_EXERCISE PASSAGE:_
#####
The first category focuses on deficits in social cognition. Simon Baron-Cohen's empathizing–systemizing theory postulates that autistic individuals can systemize—that is, they can develop internal rules of operation to handle events inside the brain—but are less effective at empathizing by handling events generated by other agents. An extension, the extreme male brain theory, hypothesizes that autism is an extreme case of the male brain, defined psychometrically as individuals in whom systemizing is better than empathizing. These theories are somewhat related to Baron-Cohen's earlier theory of mind approach, which hypothesizes that autistic behavior arises from an inability to ascribe mental states to oneself and others. The theory of mind hypothesis is supported by the atypical responses of children with autism to the Sally–Anne test for reasoning about others' motivations, and the mirror neuron system theory of autism described in Pathophysiology maps well to the hypothesis. However, most studies have found no evidence of impairment in autistic individuals' ability to understand other people's basic intentions or goals; instead, data suggests that impairments are found in understanding more complex social emotions or in considering others' viewpoints.
#####
_BRIEF:_
Reproduce the passage on social cognition theories of autism word for word, in its entirety.

Stored entries
#####
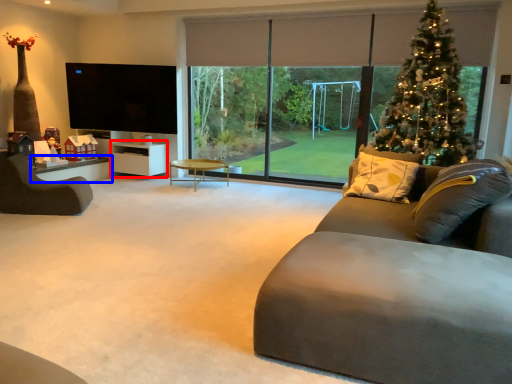
Question: Among these objects, which one is nearest to the camera, entertainment center (highlighted by a red box) or table (highlighted by a blue box)?

Choices:
 (A) entertainment center
 (B) table

Answer: (B)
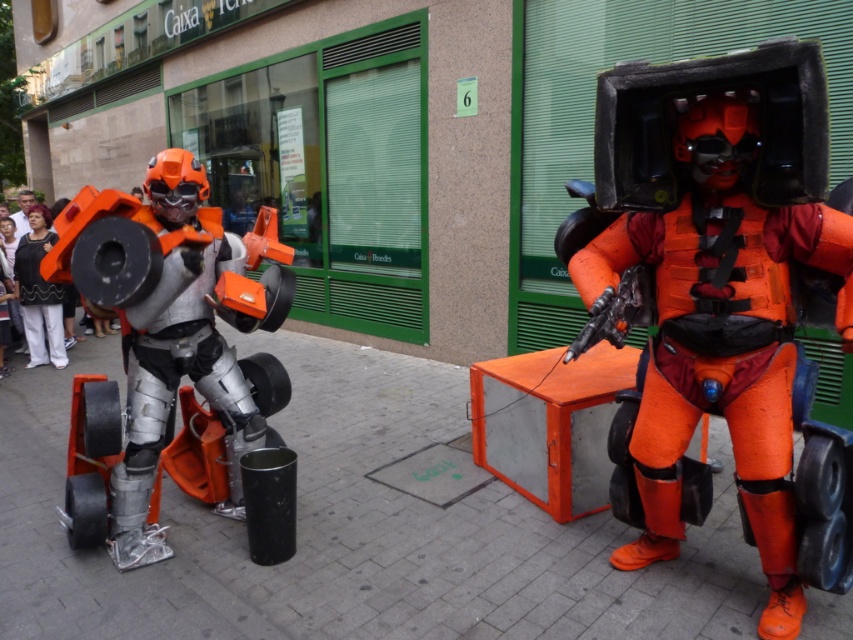
Question: Which object appears farthest from the camera in this image?

Choices:
 (A) matte black pants at center
 (B) matte orange robot at center

Answer: (A)

Question: Which object appears farthest from the camera in this image?

Choices:
 (A) orange matte robot at right
 (B) matte black pants at center
 (C) matte orange robot at center

Answer: (B)

Question: Is orange matte robot at right above matte black pants at center?

Choices:
 (A) yes
 (B) no

Answer: (B)

Question: Can you confirm if orange matte robot at right is wider than matte black pants at center?

Choices:
 (A) no
 (B) yes

Answer: (B)

Question: Which point is farther to the camera?

Choices:
 (A) matte black pants at center
 (B) orange matte robot at right

Answer: (A)

Question: Does matte orange robot at center have a greater width compared to matte black pants at center?

Choices:
 (A) no
 (B) yes

Answer: (B)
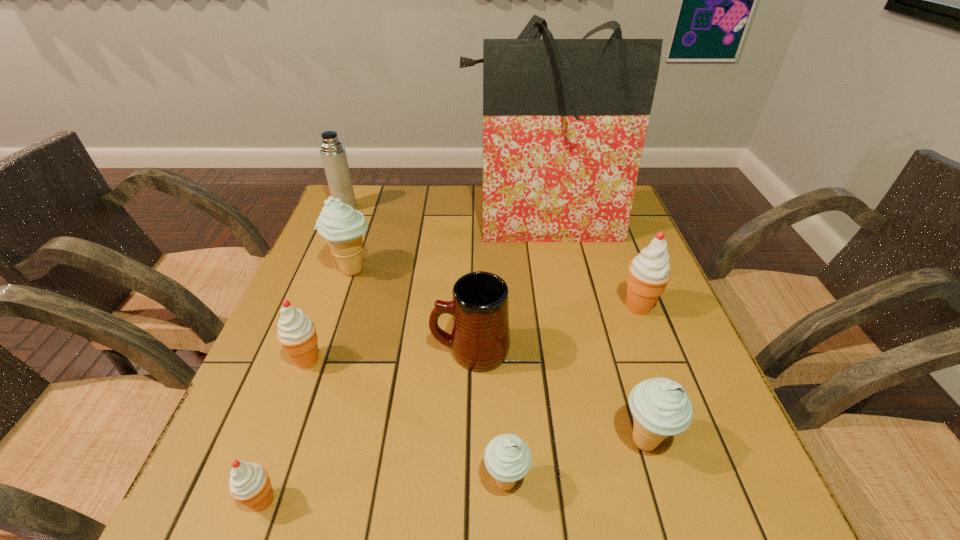
You are a GUI agent. You are given a task and a screenshot of the screen. Output one action in this format:
    pyautogui.click(x=<x>, y=<y>)
    Task: Click on the closest red icecream relative to the rightmost beige icecream
    This screenshot has height=540, width=960.
    Given the screenshot: What is the action you would take?
    pyautogui.click(x=649, y=272)

What are the coordinates of `red icecream that is the second nearest to the second biggest red icecream` in the screenshot? It's located at (649, 272).

What are the coordinates of `vacant space that satisfies the following two spatial constraints: 1. on the front side of the black shopping bag; 2. on the left side of the second smallest beige icecream` in the screenshot? It's located at (581, 442).

Locate an element on the screen. The height and width of the screenshot is (540, 960). vacant region that satisfies the following two spatial constraints: 1. on the side of the red mug with the handle; 2. on the front side of the smallest red icecream is located at coordinates (468, 501).

At what (x,y) coordinates should I click in order to perform the action: click on vacant space that satisfies the following two spatial constraints: 1. on the side of the smallest beige icecream with the handle; 2. on the left side of the mug. Please return your answer as a coordinate pair (x, y). The image size is (960, 540). Looking at the image, I should click on (468, 482).

The height and width of the screenshot is (540, 960). What are the coordinates of `free space that satisfies the following two spatial constraints: 1. on the front side of the rightmost beige icecream; 2. on the right side of the black shopping bag` in the screenshot? It's located at (581, 442).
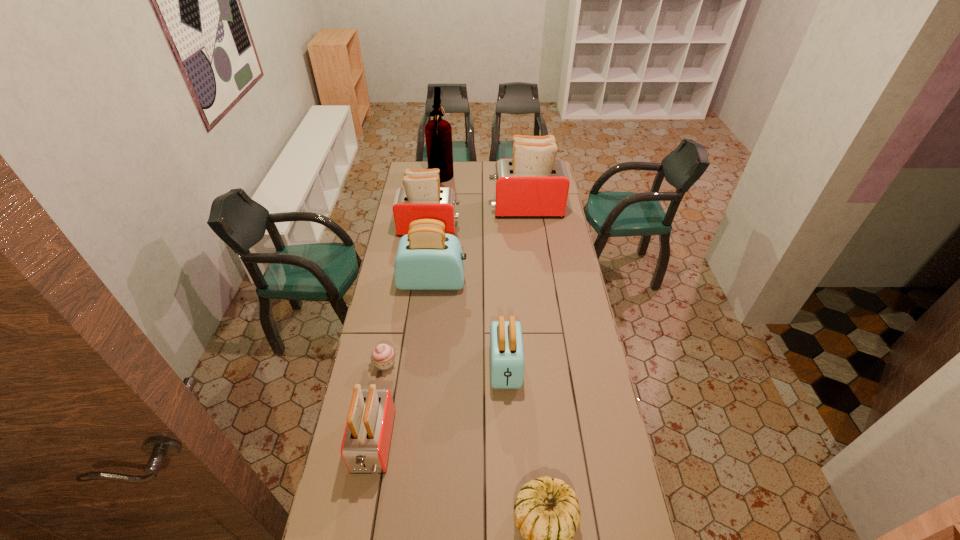
Identify which red toaster is the second nearest to the fourth farthest toaster. Please provide its 2D coordinates. Your answer should be formatted as a tuple, i.e. [(x, y)], where the tuple contains the x and y coordinates of a point satisfying the conditions above.

[(421, 197)]

Where is `red toaster that can be found as the closest to the fourth farthest object`? The image size is (960, 540). red toaster that can be found as the closest to the fourth farthest object is located at coordinates 421,197.

Locate an element on the screen. This screenshot has height=540, width=960. vacant space that satisfies the following two spatial constraints: 1. on the front-facing side of the second tallest object; 2. on the side of the fourth farthest toaster with the lever is located at coordinates (545, 367).

At what (x,y) coordinates should I click in order to perform the action: click on blank area in the image that satisfies the following two spatial constraints: 1. on the front-facing side of the second biggest red toaster; 2. on the front-facing side of the smallest red toaster. Please return your answer as a coordinate pair (x, y). This screenshot has height=540, width=960. Looking at the image, I should click on (401, 443).

Identify the location of free location that satisfies the following two spatial constraints: 1. at the nozzle of the red fire extinguisher; 2. on the front side of the shortest object. The image size is (960, 540). (420, 363).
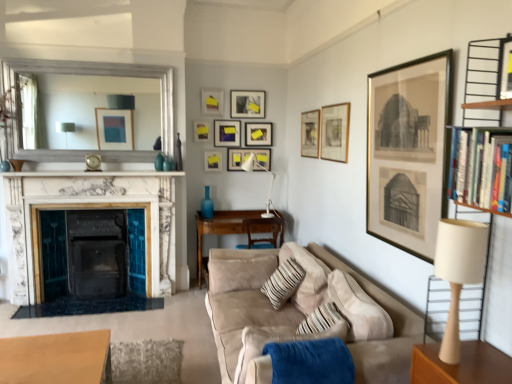
Question: Does hardcover books at right contain wooden frame mirror at upper left?

Choices:
 (A) no
 (B) yes

Answer: (A)

Question: Is hardcover books at right taller than wooden frame mirror at upper left?

Choices:
 (A) no
 (B) yes

Answer: (A)

Question: Is hardcover books at right at the right side of wooden frame mirror at upper left?

Choices:
 (A) no
 (B) yes

Answer: (B)

Question: Is hardcover books at right bigger than wooden frame mirror at upper left?

Choices:
 (A) yes
 (B) no

Answer: (B)

Question: From a real-world perspective, is hardcover books at right physically below wooden frame mirror at upper left?

Choices:
 (A) yes
 (B) no

Answer: (A)

Question: Considering their positions, is white marble fireplace at left located in front of or behind matte black picture frame at upper center, positioned as the 6th picture frame in back-to-front order?

Choices:
 (A) front
 (B) behind

Answer: (A)

Question: From a real-world perspective, relative to matte black picture frame at upper center, positioned as the 6th picture frame in back-to-front order, is white marble fireplace at left vertically above or below?

Choices:
 (A) above
 (B) below

Answer: (B)

Question: From the image's perspective, is white marble fireplace at left located above or below matte black picture frame at upper center, the fifth picture frame when ordered from front to back?

Choices:
 (A) below
 (B) above

Answer: (A)

Question: In terms of height, does white marble fireplace at left look taller or shorter compared to matte black picture frame at upper center, positioned as the 6th picture frame in back-to-front order?

Choices:
 (A) short
 (B) tall

Answer: (B)

Question: Considering the positions of matte black picture frame at upper center, marked as the first picture frame in a back-to-front arrangement, and wooden table at lower left, placed as the 1th table when sorted from front to back, in the image, is matte black picture frame at upper center, marked as the first picture frame in a back-to-front arrangement, taller or shorter than wooden table at lower left, placed as the 1th table when sorted from front to back,?

Choices:
 (A) short
 (B) tall

Answer: (A)

Question: Relative to wooden table at lower left, placed as the 1th table when sorted from front to back, is matte black picture frame at upper center, which is the tenth picture frame in front-to-back order, in front or behind?

Choices:
 (A) behind
 (B) front

Answer: (A)

Question: Looking at their shapes, would you say matte black picture frame at upper center, which is the tenth picture frame in front-to-back order, is wider or thinner than wooden table at lower left, placed as the 2th table when sorted from top to bottom?

Choices:
 (A) wide
 (B) thin

Answer: (B)

Question: Choose the correct answer: Is matte black picture frame at upper center, marked as the first picture frame in a back-to-front arrangement, inside wooden table at lower left, the second table in the back-to-front sequence, or outside it?

Choices:
 (A) outside
 (B) inside

Answer: (A)

Question: Looking at the image, does gold-framed print at upper right, which appears as the tenth picture frame when viewed from the back, seem bigger or smaller compared to matte gold picture frame at upper center, which is counted as the 8th picture frame, starting from the back?

Choices:
 (A) small
 (B) big

Answer: (B)

Question: Is gold-framed print at upper right, which appears as the tenth picture frame when viewed from the back, inside the boundaries of matte gold picture frame at upper center, the 3th picture frame in the front-to-back sequence, or outside?

Choices:
 (A) inside
 (B) outside

Answer: (B)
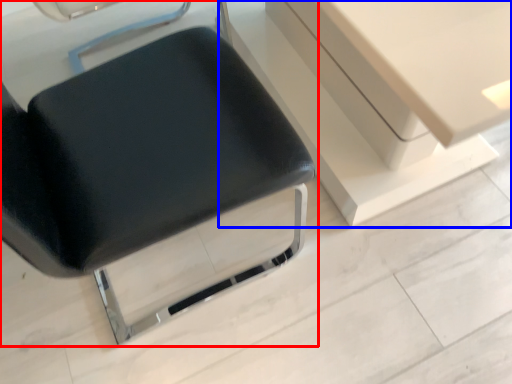
Question: Which point is closer to the camera, chair (highlighted by a red box) or vanity (highlighted by a blue box)?

Choices:
 (A) chair
 (B) vanity

Answer: (A)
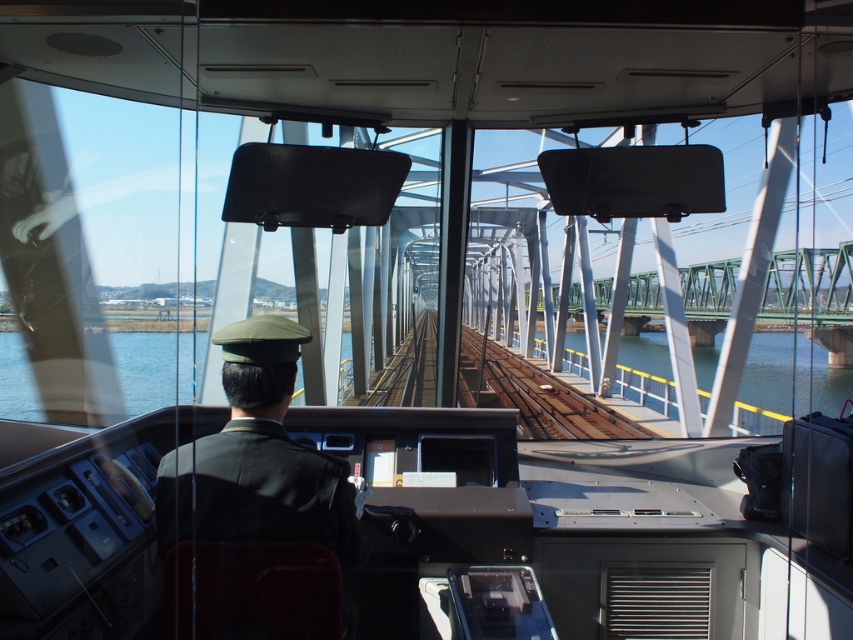
You are a train engineer observing the tracks ahead. You notice the green metallic bridge at center and the clear blue water at track right. Which object occupies a larger portion of your view from the driver cabin?

The green metallic bridge at center occupies a larger portion of the view from the driver cabin than the clear blue water at track right, as it is described as bigger.

You are a passenger on the train and want to know if the train is currently crossing over water. Based on the scene, can you determine if the brown wooden train track at center is above or below the blue water at center?

The brown wooden train track at center is located above the blue water at center, so the train is currently crossing over water.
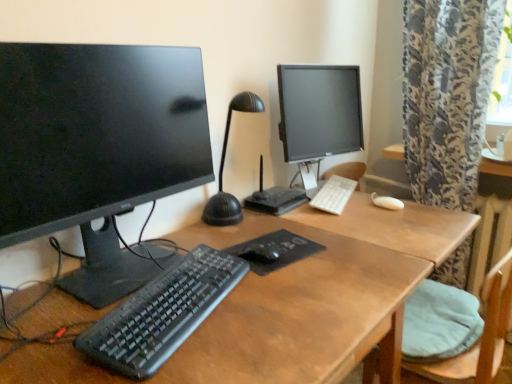
Locate an element on the screen. The height and width of the screenshot is (384, 512). vacant area in front of white plastic keyboard at center, which appears as the second computer keyboard when viewed from the front is located at coordinates (352, 218).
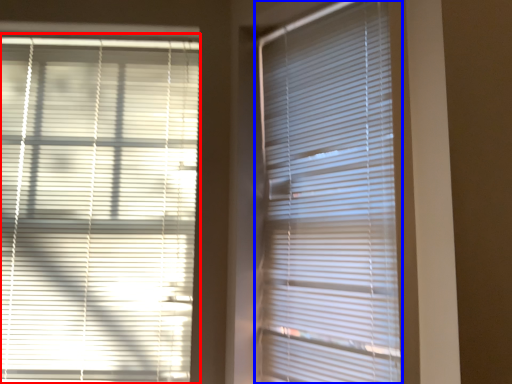
Question: Which object appears closest to the camera in this image, window blind (highlighted by a red box) or window blind (highlighted by a blue box)?

Choices:
 (A) window blind
 (B) window blind

Answer: (B)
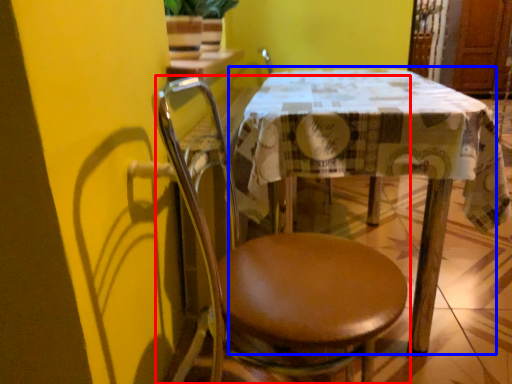
Question: Which point is further to the camera, chair (highlighted by a red box) or table (highlighted by a blue box)?

Choices:
 (A) chair
 (B) table

Answer: (B)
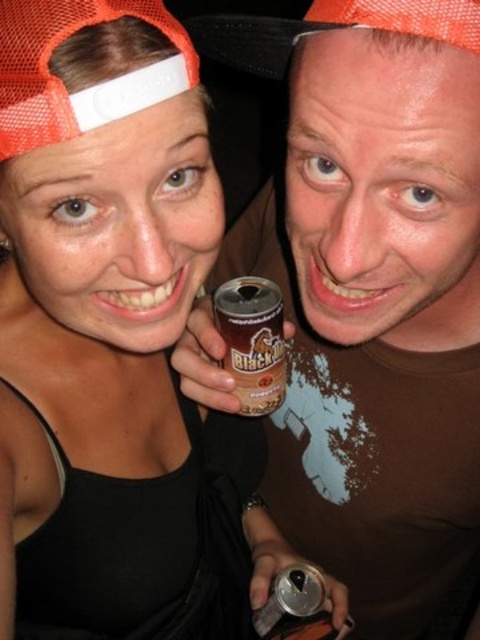
Where is `brown matte t-shirt at center`? The image size is (480, 640). brown matte t-shirt at center is located at coordinates [372, 292].

Between point (380, 268) and point (266, 344), which one is positioned in front?

Point (380, 268) is more forward.

Where is `brown matte t-shirt at center`? This screenshot has height=640, width=480. brown matte t-shirt at center is located at coordinates (372, 292).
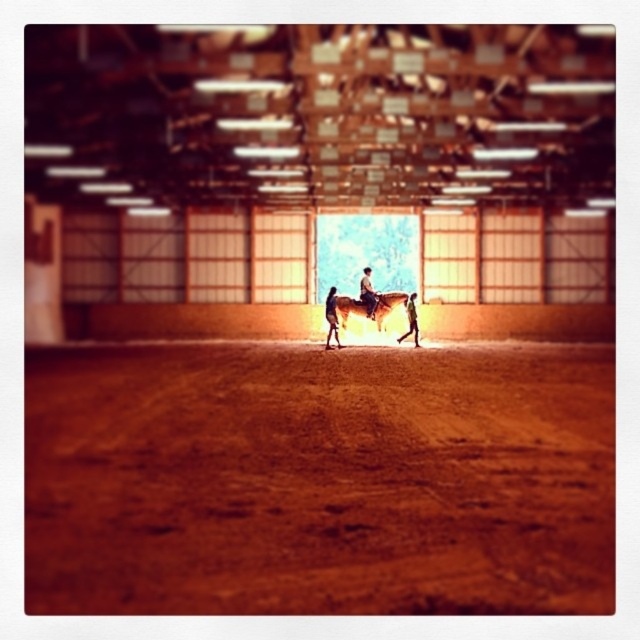
You are standing at the far end of the indoor equestrian arena and notice the brown textured dirt track at center. Based on its position, can you determine if it is closer to the front or the back of the arena?

The brown textured dirt track at center is located at point 0.750 on the x and 0.498 on the y, which places it closer to the back of the arena since the coordinates are closer to the doorway at the far end.

You are a horse trainer standing at the entrance of the arena. You need to approach the brown leather horse at center and the light brown leather jacket at center to check their condition. Considering your stride length is 0.75 meters, how many steps will it take you to reach the closer one first?

The distance between the brown leather horse at center and the light brown leather jacket at center is 1.08 meters. Since your stride is 0.75 meters, you can reach the closer one in 2 steps because 1.08 divided by 0.75 is approximately 1.44, so rounding up gives 2 steps.

In the scene shown: You are a photographer setting up a tripod in the equestrian arena. You need to ensure that both the smooth brown horse at center and the light brown leather jacket at center are visible in your shot. Given their sizes, which object should you focus on first to frame the shot properly?

The smooth brown horse at center is not as tall as the light brown leather jacket at center, so you should focus on the light brown leather jacket at center first to ensure it fits within the frame, then adjust for the horse.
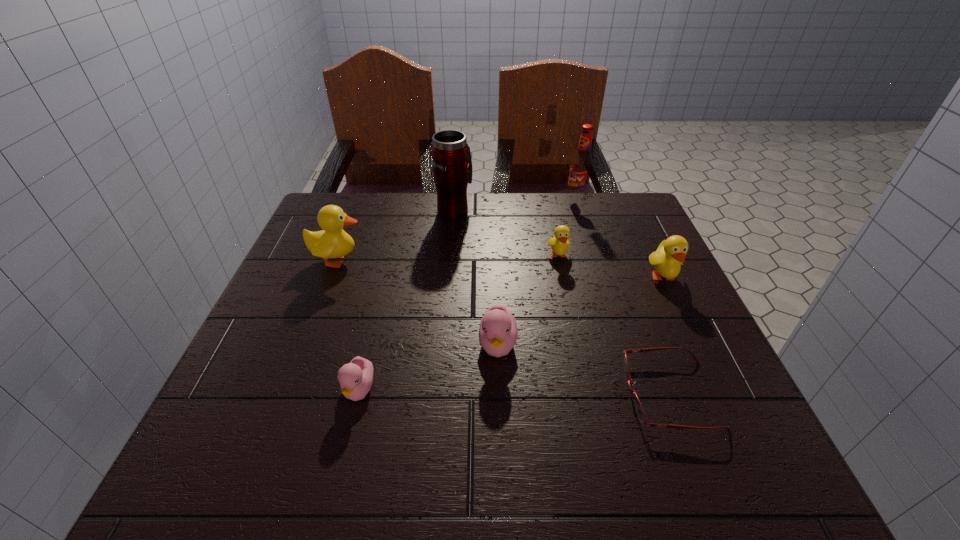
What are the coordinates of `the smallest yellow duckling` in the screenshot? It's located at (559, 243).

At what (x,y) coordinates should I click in order to perform the action: click on the shortest duckling. Please return your answer as a coordinate pair (x, y). Looking at the image, I should click on (356, 377).

This screenshot has width=960, height=540. I want to click on the left pink duckling, so click(x=356, y=377).

Find the location of a particular element. pink spectacles is located at coordinates (639, 410).

Find the location of a particular element. The height and width of the screenshot is (540, 960). the shortest object is located at coordinates (639, 410).

This screenshot has height=540, width=960. In order to click on vacant space situated on the left of the root beer in this screenshot , I will do `click(493, 200)`.

At what (x,y) coordinates should I click in order to perform the action: click on vacant space situated 0.200m on the front-facing side of the leftmost duckling. Please return your answer as a coordinate pair (x, y). The image size is (960, 540). Looking at the image, I should click on (448, 260).

Find the location of `free space located 0.300m on the front-facing side of the second biggest yellow duckling`. free space located 0.300m on the front-facing side of the second biggest yellow duckling is located at coordinates (728, 413).

Locate an element on the screen. free region located 0.120m on the front-facing side of the bigger pink duckling is located at coordinates (501, 429).

The image size is (960, 540). Find the location of `blank space located on the front-facing side of the second yellow duckling from right to left`. blank space located on the front-facing side of the second yellow duckling from right to left is located at coordinates (579, 351).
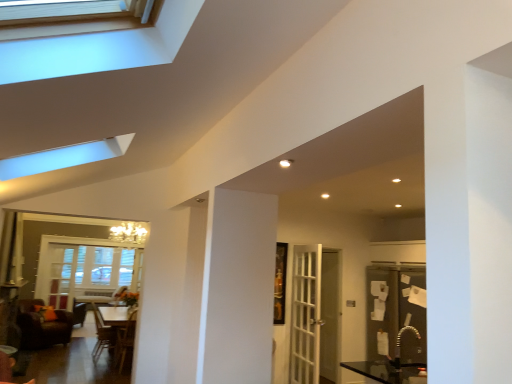
Question: In terms of size, does dark brown leather armchair at center, the first armchair viewed from the left, appear bigger or smaller than brown leather armchair at lower left, which appears as the 2th armchair when viewed from the left?

Choices:
 (A) small
 (B) big

Answer: (B)

Question: From the image's perspective, is dark brown leather armchair at center, the first armchair viewed from the left, positioned above or below brown leather armchair at lower left, which is the first armchair from right to left?

Choices:
 (A) below
 (B) above

Answer: (A)

Question: Which is farther from the gold metallic sink at lower right?

Choices:
 (A) brown leather armchair at lower left, which is the first armchair from right to left
 (B) clear glass screen door at center
 (C) white glass window at lower left, which ranks as the second window in front-to-back order
 (D) white glossy table at center
 (E) clear glass window at upper left, marked as the 2th window in a back-to-front arrangement

Answer: (E)

Question: Estimate the real-world distances between objects in this image. Which object is closer to the gold metallic sink at lower right?

Choices:
 (A) clear glass screen door at center
 (B) white glass window at lower left, the first window positioned from the left
 (C) white glossy table at center
 (D) brown leather armchair at lower left, which is the first armchair from right to left
 (E) white glass door at center

Answer: (A)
#####
_RESPONSE AREA:_
The first category focuses on deficits in social cognition. Simon Baron-Cohen's empathizing–systemizing theory postulates that autistic individuals can systemize—that is, they can develop internal rules of operation to handle events inside the brain—but are less effective at empathizing by handling events generated by other agents. An extension, the extreme male brain theory, hypothesizes that autism is an extreme case of the male brain, defined psychometrically as individuals in whom systemizing is better than empathizing. These theories are somewhat related to Baron-Cohen's earlier theory of mind approach, which hypothesizes that autistic behavior arises from an inability to ascribe mental states to oneself and others. The theory of mind hypothesis is supported by the atypical responses of children with autism to the Sally–Anne test for reasoning about others' motivations, and the mirror neuron system theory of autism described in Pathophysiology maps well to the hypothesis. However, most studies have found no evidence of impairment in autistic individuals' ability to understand other people's basic intentions or goals; instead, data suggests that impairments are found in understanding more complex social emotions or in considering others' viewpoints.